“I’ve only been in the shipping industry for the last 12-13 years; my career before that was in automotive engineering. I’ve always been a fan of technology and I entered the maritime industry because I began working on retrofits on the bridges of ships, followed by ballast water treatment projects and then engine room equipment.
“When I began working in shipping, the puzzle of what to do with my career came together for me; I know my skillset and I know what I don’t like doing and the Blue MBA only solidified that realisation.
“I found myself working with a maritime company called Safebridge and it was around then that I started looking into the Blue MBA. I had some very good friends in Germany and Denmark that I knew through business, and they had both finished the programme and encouraged me to take it on. I started looking into different MBAs across the world.
“I could have studied a more general MBA elsewhere, but it made sense to go to CBS not just for the shipping but for the networking. My employer understood that the course would benefit their business also, and the journey started.
“And then the pandemic hit, and I found myself without a job.”
“I soon realised, however, that I had made so many valuable connections at CBS that I had to take advantage of them. Your network is your net worth and so I made some calls and got offered some better opportunities; the most promising one was from OTG and I’ve been with them since August 2020.
“Today, I know I have the backing of not just my fellow alumni, but my tutors. Irene [Rosberg, Programme Director] does an excellent job, if we need anything we can just give her a call. We remain in contact now and can chat to catch up, to discuss business matters, or to organise presentations for the new classes.
“In my role, networking is crucial for me. I’ve found that if you’ve got an established network then you’ll already have the door open within the companies that you’re trying to build relationships with.
“People in this industry move around all the time and, because of the network, when they move they call you. It’s part of offering a good product and service. It’s the same in any business. The difference in shipping is that it’s a more closed circle industry. That’s not to say that it is old fashioned, it’s just a little exclusive. And this makes it very territorial, with leads being divided based on location.”

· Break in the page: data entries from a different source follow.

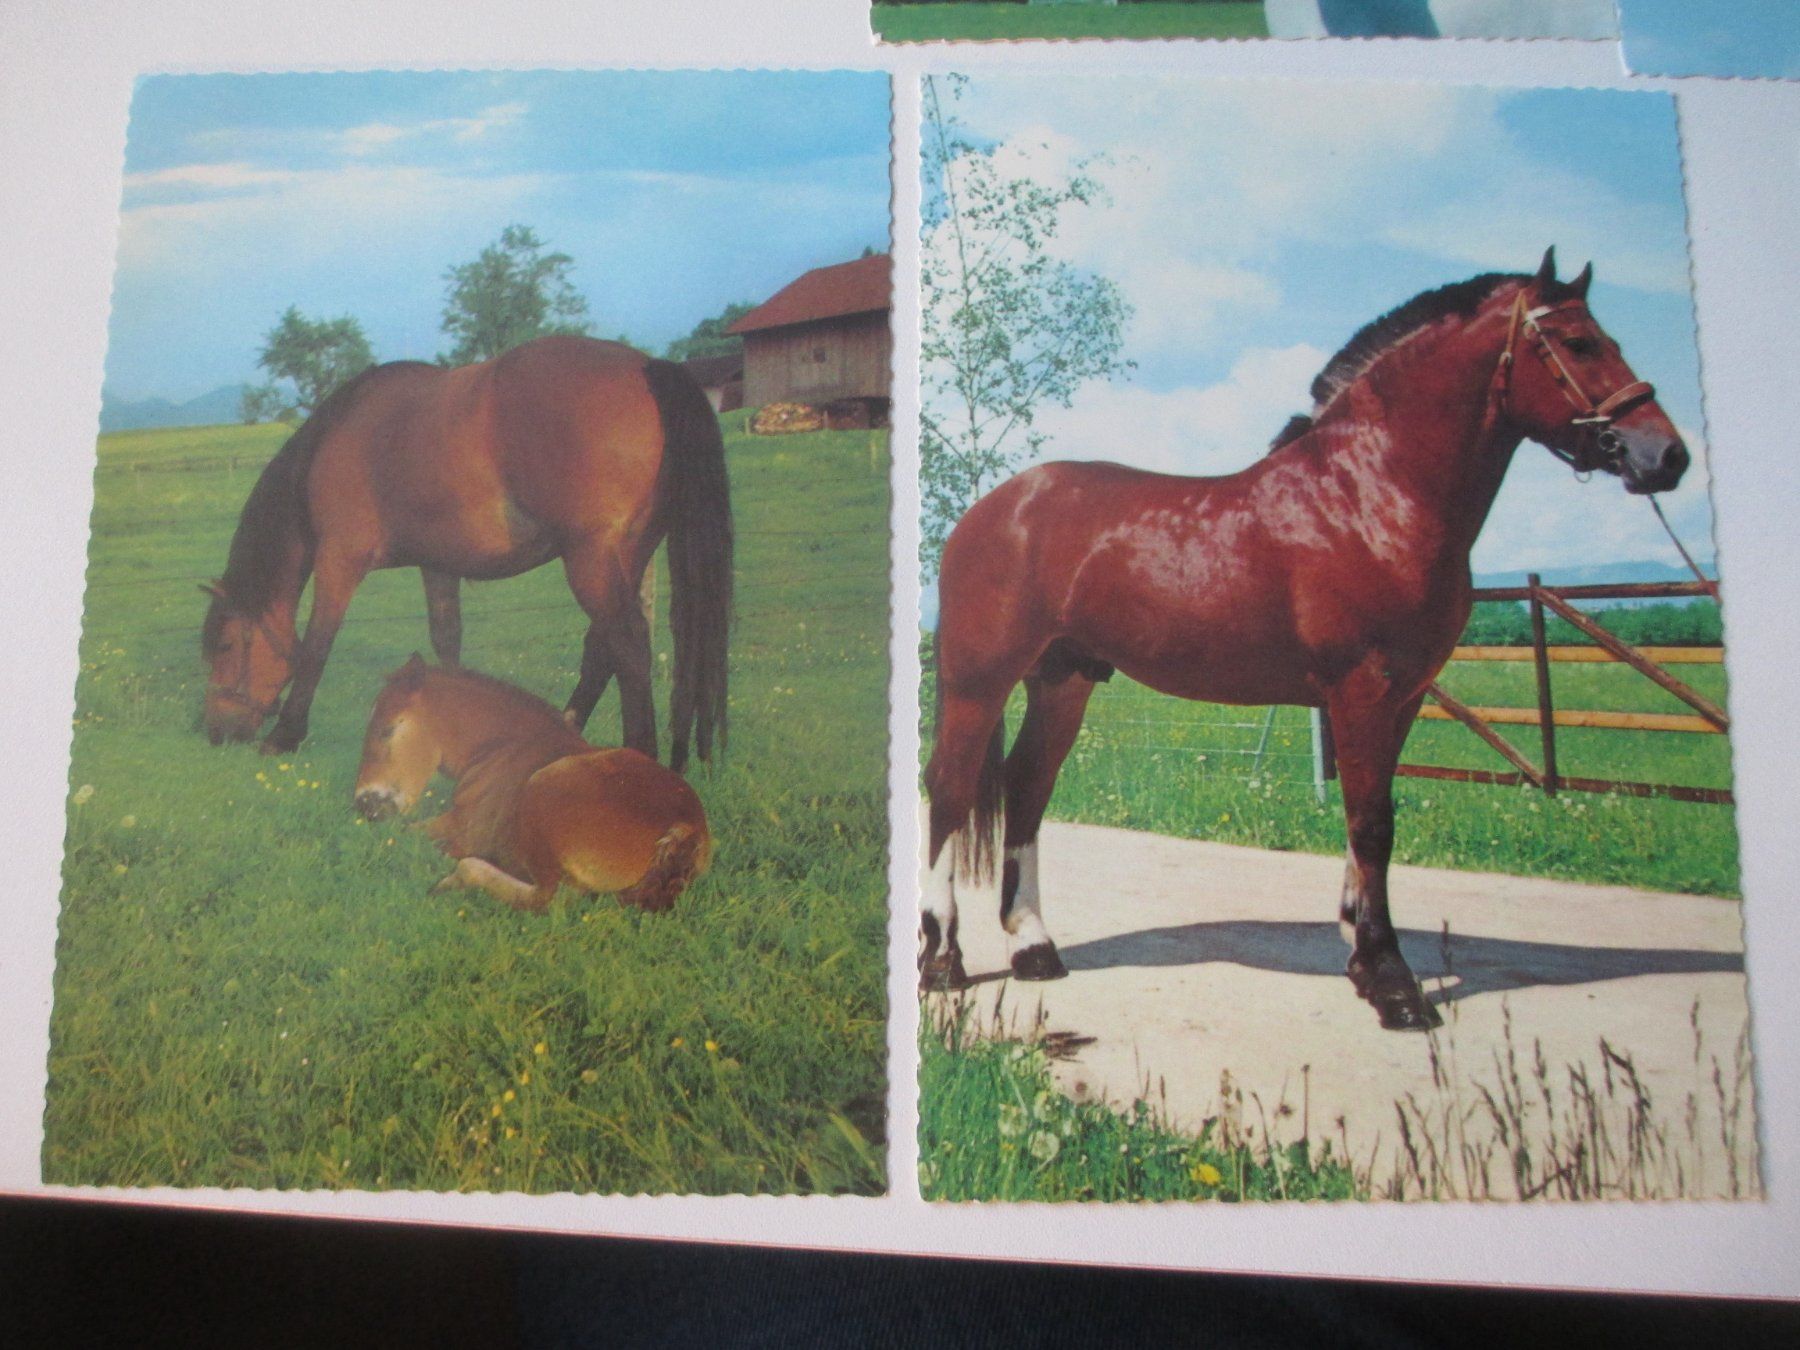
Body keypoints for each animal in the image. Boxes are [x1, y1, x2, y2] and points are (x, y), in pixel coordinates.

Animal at [200, 335, 732, 772]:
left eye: (223, 645)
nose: (214, 732)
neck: (340, 434)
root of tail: (648, 366)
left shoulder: (339, 561)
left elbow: (316, 645)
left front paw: (284, 735)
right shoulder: (437, 566)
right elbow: (447, 639)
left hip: (591, 560)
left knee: (628, 644)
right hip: (626, 556)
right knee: (602, 648)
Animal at [353, 655, 712, 913]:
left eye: (387, 730)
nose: (364, 804)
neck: (503, 746)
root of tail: (686, 827)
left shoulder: (463, 828)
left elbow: (403, 835)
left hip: (541, 796)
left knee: (547, 898)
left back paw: (456, 878)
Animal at [921, 249, 1689, 1031]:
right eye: (1577, 343)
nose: (1666, 455)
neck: (1369, 494)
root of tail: (991, 509)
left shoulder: (1404, 696)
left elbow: (1368, 818)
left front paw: (1360, 950)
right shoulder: (1362, 689)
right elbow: (1372, 822)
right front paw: (1393, 983)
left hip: (1063, 679)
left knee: (1027, 787)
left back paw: (1034, 948)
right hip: (980, 678)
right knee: (949, 789)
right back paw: (942, 963)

“Today, I very much still keep in touch with my student network; we have a WhatsApp group and we can ask questions and everyone will pitch in and reply. Plus, we are all travelling and so we catch up with each other wherever we can – I’ve already had three people from the class visiting Cyprus, either for business or pleasure. It’s good to share and to stay in contact and I know that anywhere in the world there will be relevant contacts. It’s a family bond. All this interaction brings a lot of opportunities.
“It’s not a university where you get lost. It’s designed so that you create bonds for life.
“I’m very grateful that I had the opportunity and the support to go to CBS. I recently met some colleagues in London for the first time in a while and they were excited that I had completed the Blue MBA. I had the same excitement before joining and I told them that if they’d like any information on how to enrol to just let me know…”
Becoming an ambassador
“In fact, I really feel that Copenhagen Business School offers something extraordinary and that’s why I wanted to become an ambassador. It’s niche, but there is no other executive MBA offering what CBS does in our industry.
“We had people on my course from Mexico to Australia and they were drawn from a range of professions including a lawyers, a warship stabiliser expert, marine superintendents, managing directors and shipowners. We all developed great relationships over the two years we worked together – which is something very special.”